Hemodynamic management requires individualization of macrovascular and microvascular parameters. Clinicians are currently blind to what is happening in the microcirculation of organs, which prevents them from individualizing resuscitation by targeting the microcirculation. Limiting hemodynamic resuscitation to an optimization of the systemic hemodynamics without knowledge of the microcirculation exposes to persisting alterations in tissue perfusion or excessive therapeutic interventions.
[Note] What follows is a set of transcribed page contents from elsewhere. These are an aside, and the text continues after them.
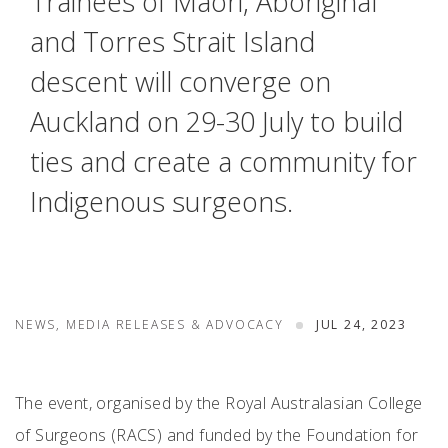
Trainees of Māori, Aboriginal
and Torres Strait Island
descent will converge on
Auckland on 29-30 July to build
ties and create a community for
Indigenous surgeons.
NEWS, MEDIA RELEASES & ADVOCACY
JUL 24, 2023
The event, organised by the Royal Australasian College
of Surgeons (RACS) and funded by the Foundation for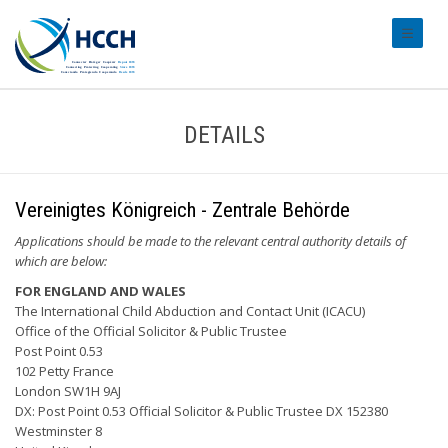
#transl
DETAILS
Vereinigtes Königreich - Zentrale Behörde
Applications should be made to the relevant central authority details of
which are below:
FOR ENGLAND AND WALES
The International Child Abduction and Contact Unit (ICACU)
Office of the Official Solicitor & Public Trustee
Post Point 0.53
102 Petty France
London SW1H 9AJ
DX: Post Point 0.53 Official Solicitor & Public Trustee DX 152380
Westminster 8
The challenge for the future is to have noninvasive, easy-to-use equipment that allows for reliable assessment and immediate quantitative analysis of the microcirculation at the patient's bedside. The use of automatic analysis and the future possibility of introducing artificial intelligence into the analysis software (e.g., in HVM-integrated software) could make it possible to eliminate observer bias and provide orientation of therapeutic options coupled with an analysis of the microvascular responses to the applied interventions. In addition, to gain caregiver confidence and support for the need to monitor the microcirculation, it is necessary to demonstrate that incorporating microcirculation analysis into the reasoning guiding hemodynamic resuscitation prevents organ dysfunction and improves the outcome of resuscitation patients.